Tim Ramey, industry analyst for Deutsche Morgan Greenfell in New York and long a critic of Chiquita, told the Enquirer recently that "Chiquita has been a disaster of management...They have an amazing ability to shoot themselves in the foot."

No one argues that Chiquita has been losing lots of money. What they argue about is how the company has been losing it.

Chiquita traces its problems to the creation of the European Union banana protections. The EU Council of Ministers, the main law making body of the EU, ended years of internal debate in 1993 by reaching a compromise on how the EU would collectively import bananas.

Some countries in the EU advocated free trade of bananas. Other countries advocated a system to protect banana trade for developing countries that were former colonies. These nations were dependent on the banana trade for economic survival but could not produce bananas that successfully competed with production from larger corporate farms in Latin America.

Prior to the EU policy, many individual countries had provided these protections for their former colonies.

The two sides battled to a compromise. Regulation 404, as it was called, guaranteed a certain section of the European market was reserved for these poorer nations, mostly in the Caribbean and Africa.

Under the system, Central and South American countries, where Chiquita grew most of its bananas, had heavier tariffs imposed on all their bananas and a limit to how much they could import to Europe. The system also created a complex array of import "licenses" that favored European importers.

An important provision was that these protections would last for 10 years, and then an open market on bananas would go into effect throughout the EU. The changes still left Chiquita as Europe's largest banana importer, but it restricted the amount that the company imported and imposed higher tariffs on bananas that it brought in from Latin America.

Chiquita issued statements through its attorneys that "the EU banana import regime challenged by Chiquita is illegal and an unfair trade practice. Chiquita was right to oppose it."

Poor business decisions?

Opponents of Chiquita on the trade issue, politicians and former Chiquita employees argue that Chiquita made unsound business decisions and now it wants developing world banana growers to pay for them by cutting out European protections.

They point to the huge capital investments that Chiquita made in the early 1990s in anticipation of an Eastern European banana boom that never happened.

In 1990, the company reported to the SEC that it had a long-term debt of $494.1 million. In 1991, the figure jumped to $1.23 billion - an increase of more than 135 percent in one year. The next year it climbed to $1.41 billion. Since then, the company's long-term debt has remained more than $1 billion. For 1997, the company reported its long-term debt at approximately $1.1 billion.

Much of this money was used to buy and lease ships and expand plantations in Central America in anticipation of a huge growth in European sales, according to Clyde Stephens, who retired as chief of Chiquita's Banana Research division in 1991 after working for the company for decades.

"I thought this was crazy," Mr. Stephens said. "But I was ordered from the top to go along with it....And they went ahead and just spent untold millions of dollars in expansion. Pretty soon the whole damn thing blew up on them. Now to this day, they are stuck with a lot of these properties they bought that they never should have bought.

"They invested heavily in ships because they said, 'Hey, we're going to Europe and we're going to break that European market wide open. And we're going to Eastern Europe. Those bankrupt countries are going to be in the money.' And the Soviet Union. It was a gross mistake, and they're paying for those mistakes right now," he added.
______
■ STUDY QUESTIONS:
(1) According to the passage on Chiquita and European banana rules, how long were the Regulation 404 protections set to last?
(2) Extract the section of the Chiquita passage from "Under the system, Central" to "Poor business decisions?".
You won't need the data records for anything here.

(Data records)
______
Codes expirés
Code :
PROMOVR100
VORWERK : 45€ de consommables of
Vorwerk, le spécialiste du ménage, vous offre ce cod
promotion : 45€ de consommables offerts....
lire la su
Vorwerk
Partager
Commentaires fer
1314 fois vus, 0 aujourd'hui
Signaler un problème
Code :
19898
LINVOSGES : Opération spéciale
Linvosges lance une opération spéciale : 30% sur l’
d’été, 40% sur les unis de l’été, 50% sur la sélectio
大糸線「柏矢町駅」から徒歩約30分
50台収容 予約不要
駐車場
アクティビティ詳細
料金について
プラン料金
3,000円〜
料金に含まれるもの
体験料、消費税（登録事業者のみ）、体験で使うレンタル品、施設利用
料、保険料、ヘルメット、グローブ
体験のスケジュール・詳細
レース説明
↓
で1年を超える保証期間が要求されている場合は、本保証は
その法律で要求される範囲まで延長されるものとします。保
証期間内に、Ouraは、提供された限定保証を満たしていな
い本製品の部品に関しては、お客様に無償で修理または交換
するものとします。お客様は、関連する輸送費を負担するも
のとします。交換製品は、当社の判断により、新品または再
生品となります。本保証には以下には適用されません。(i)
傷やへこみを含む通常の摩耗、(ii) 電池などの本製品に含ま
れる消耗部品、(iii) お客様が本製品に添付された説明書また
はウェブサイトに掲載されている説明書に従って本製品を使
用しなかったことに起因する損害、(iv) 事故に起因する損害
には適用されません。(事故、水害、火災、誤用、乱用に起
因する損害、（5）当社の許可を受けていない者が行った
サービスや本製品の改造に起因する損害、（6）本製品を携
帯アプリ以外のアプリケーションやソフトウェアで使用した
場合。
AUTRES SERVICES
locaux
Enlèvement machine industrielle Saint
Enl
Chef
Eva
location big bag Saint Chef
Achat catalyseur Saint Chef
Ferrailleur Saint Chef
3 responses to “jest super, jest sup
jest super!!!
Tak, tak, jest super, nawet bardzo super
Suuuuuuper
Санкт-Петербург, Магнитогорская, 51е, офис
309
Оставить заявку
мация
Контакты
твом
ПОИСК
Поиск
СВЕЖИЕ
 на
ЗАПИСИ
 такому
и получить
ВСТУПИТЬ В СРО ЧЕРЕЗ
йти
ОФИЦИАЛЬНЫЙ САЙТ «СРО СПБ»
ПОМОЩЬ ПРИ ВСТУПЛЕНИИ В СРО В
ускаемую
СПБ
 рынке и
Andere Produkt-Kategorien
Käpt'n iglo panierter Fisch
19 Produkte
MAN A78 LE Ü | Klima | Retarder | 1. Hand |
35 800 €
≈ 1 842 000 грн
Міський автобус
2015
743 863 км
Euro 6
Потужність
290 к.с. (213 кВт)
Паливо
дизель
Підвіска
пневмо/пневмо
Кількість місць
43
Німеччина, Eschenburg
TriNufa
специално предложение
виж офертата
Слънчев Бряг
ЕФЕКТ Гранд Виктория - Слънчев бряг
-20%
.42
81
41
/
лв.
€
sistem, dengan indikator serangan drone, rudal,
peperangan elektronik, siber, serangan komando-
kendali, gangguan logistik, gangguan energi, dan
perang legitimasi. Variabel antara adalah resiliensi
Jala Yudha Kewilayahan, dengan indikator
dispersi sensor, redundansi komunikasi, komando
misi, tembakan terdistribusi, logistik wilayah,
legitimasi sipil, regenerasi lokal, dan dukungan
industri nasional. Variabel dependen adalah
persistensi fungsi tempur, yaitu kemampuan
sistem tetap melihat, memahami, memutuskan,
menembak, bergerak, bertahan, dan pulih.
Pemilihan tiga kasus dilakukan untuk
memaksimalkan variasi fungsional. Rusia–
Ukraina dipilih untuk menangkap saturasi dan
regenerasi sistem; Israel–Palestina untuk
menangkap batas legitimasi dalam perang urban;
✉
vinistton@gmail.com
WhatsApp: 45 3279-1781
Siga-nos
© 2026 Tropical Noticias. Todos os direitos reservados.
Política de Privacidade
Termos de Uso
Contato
______
■ RESPONSES FOR EACH TASK:
(1) Ten years, after which an open market on bananas would go into effect throughout the EU.

(2)
Under the system, Central and South American countries, where Chiquita grew most of its bananas, had heavier tariffs imposed on all their bananas and a limit to how much they could import to Europe. The system also created a complex array of import "licenses" that favored European importers.

An important provision was that these protections would last for 10 years, and then an open market on bananas would go into effect throughout the EU. The changes still left Chiquita as Europe's largest banana importer, but it restricted the amount that the company imported and imposed higher tariffs on bananas that it brought in from Latin America.

Chiquita issued statements through its attorneys that "the EU banana import regime challenged by Chiquita is illegal and an unfair trade practice. Chiquita was right to oppose it."

Poor business decisions?